The pathophysiological mechanisms leading to SFSN in hypothyroid patients are still unclear. Because in the majority of hypothyroid patients, the cause of thyroid failure was autoimmune thyroiditis, the possible involvement of immune mechanisms in the development of SFSN may be speculatively taken into account. Such an immune neuropathy has been described in patients with systemic lupus erythematosus, Sjögren syndrome, and rheumatoid arthritis (24).
The question of whether SH should always be treated is a matter of discussion (25, 26).
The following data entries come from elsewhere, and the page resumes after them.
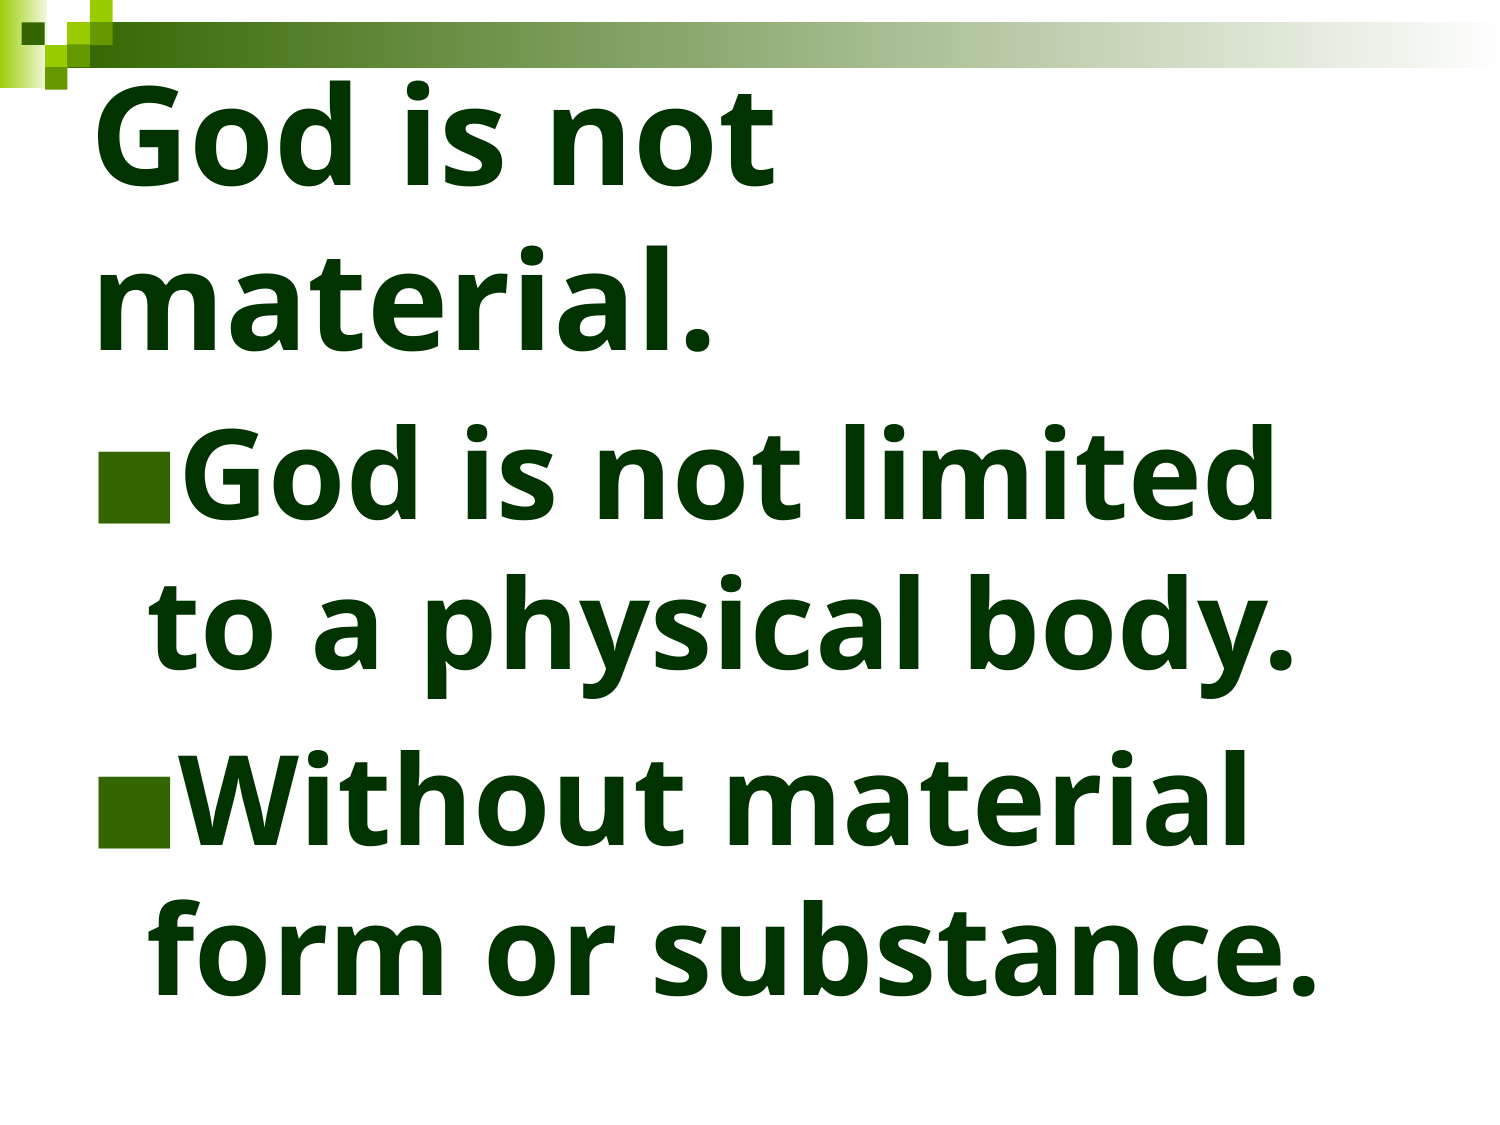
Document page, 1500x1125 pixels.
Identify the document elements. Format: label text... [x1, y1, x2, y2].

title God is not material. [75, 99, 1413, 325]
list God is not limited to a physical body. Without material form or substance. [75, 387, 1425, 963]
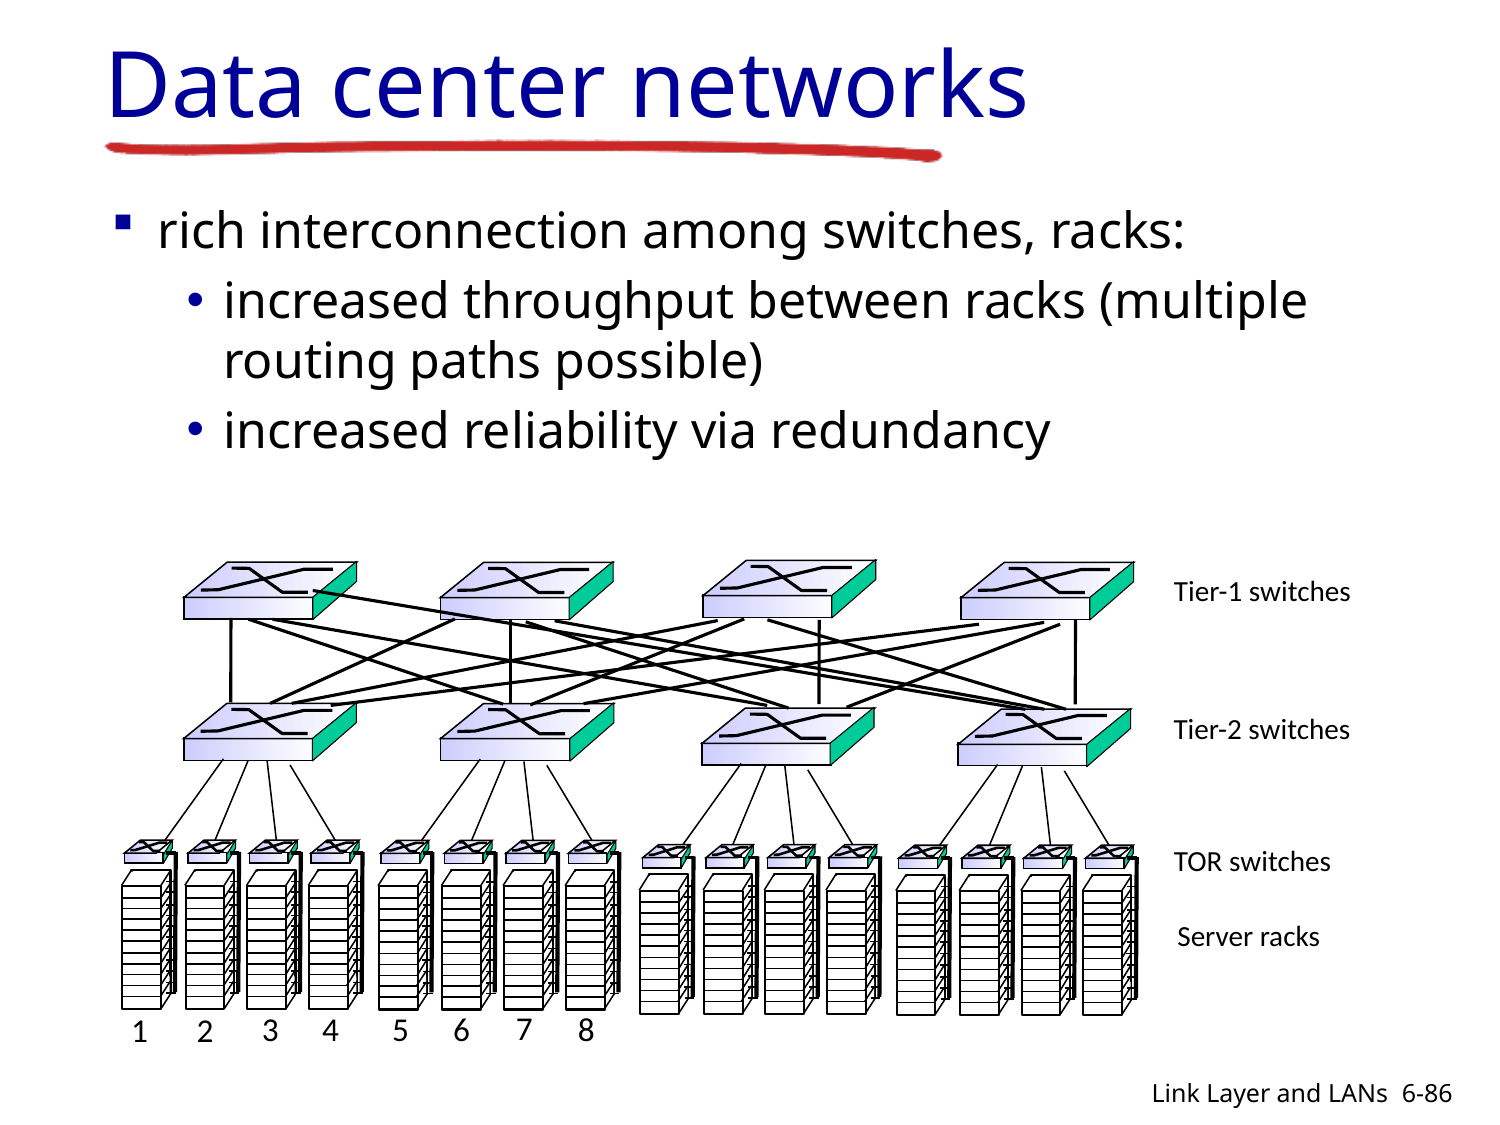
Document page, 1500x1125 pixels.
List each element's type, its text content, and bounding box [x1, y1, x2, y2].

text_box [115, 559, 1421, 1058]
text_box Data center networks [89, 18, 1365, 173]
slide_number 6-86 [1387, 1069, 1478, 1115]
picture [100, 134, 952, 169]
footer Link Layer and LANs [1045, 1069, 1404, 1110]
text_box rich interconnection among switches, racks: increased throughput between racks (multiple routing paths possible) increased reliability via redundancy [96, 191, 1455, 329]
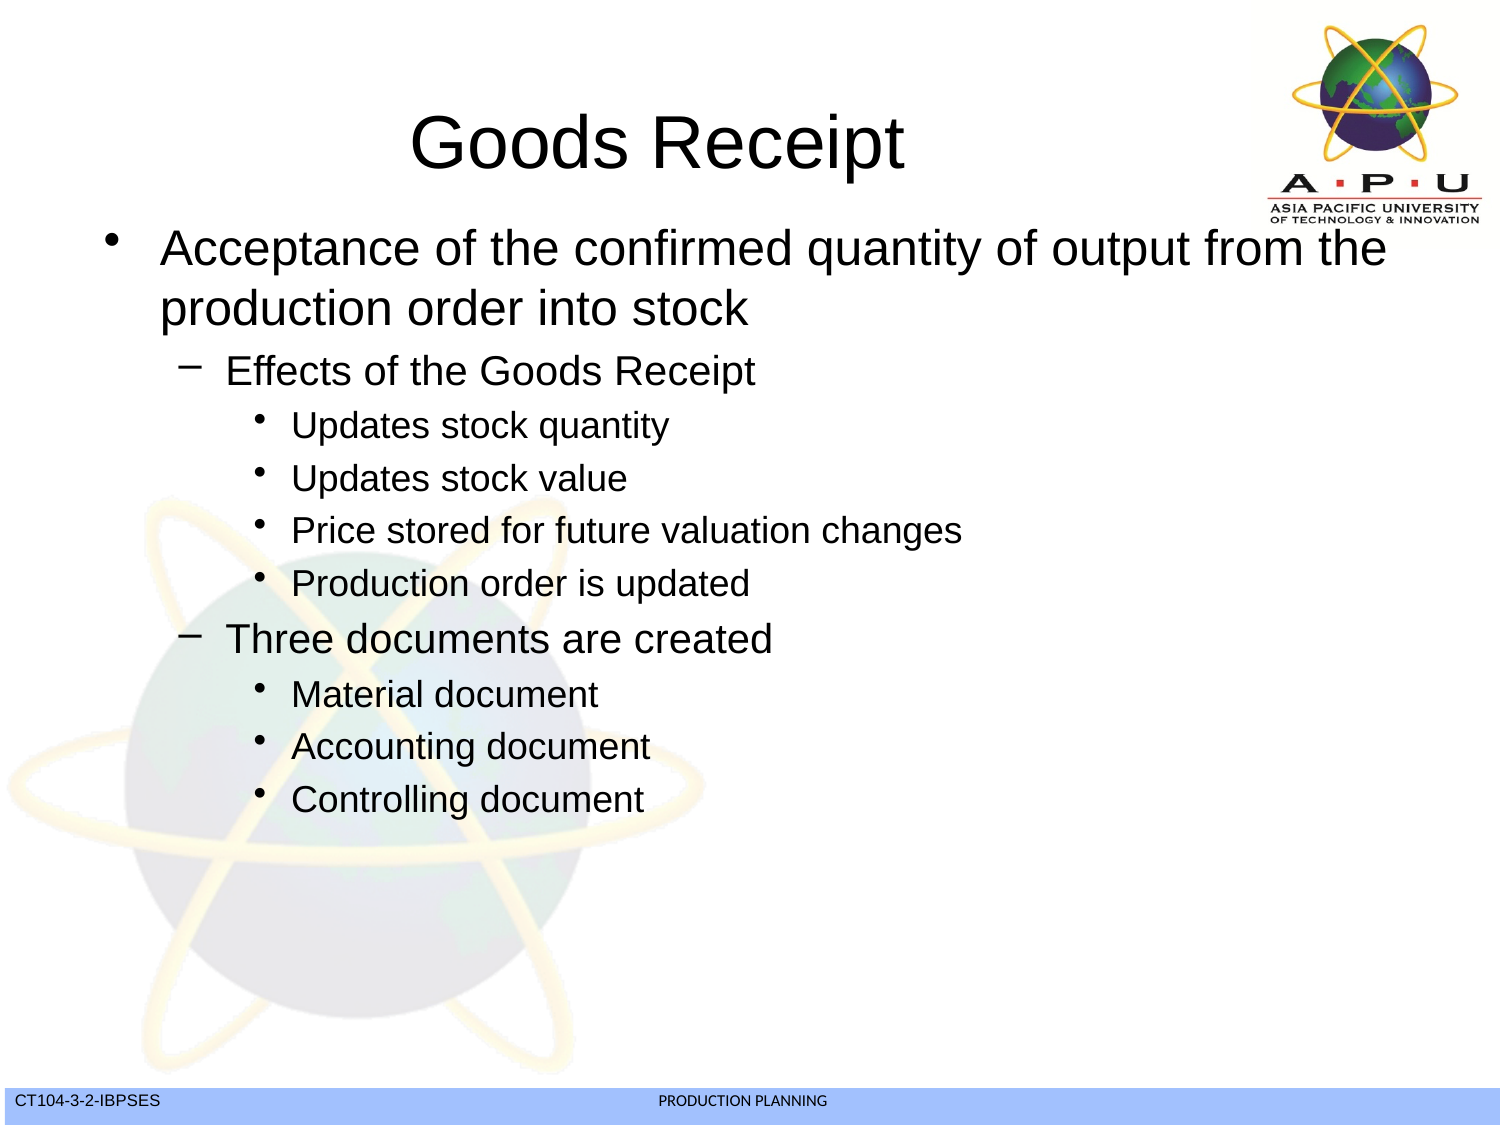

Several panels of experts examined this question and reached different conclusions, recommending either in favor or against l-T4 treatment (27). Our findings, suggesting the presence of a preclinical SFSN not only in OH but also in SH, although limited to a small number of cases, might represent a further argument favoring the treatment with l-T4 of patients with subclinical thyroid failure.
Declaration of interest
The authors declare that there is no conflict of interest that could be perceived as prejudicing the impartiality of the research reported.
Funding
This research did not receive any specific grant from any funding agency in the public, commercial, or not-for-profit sector.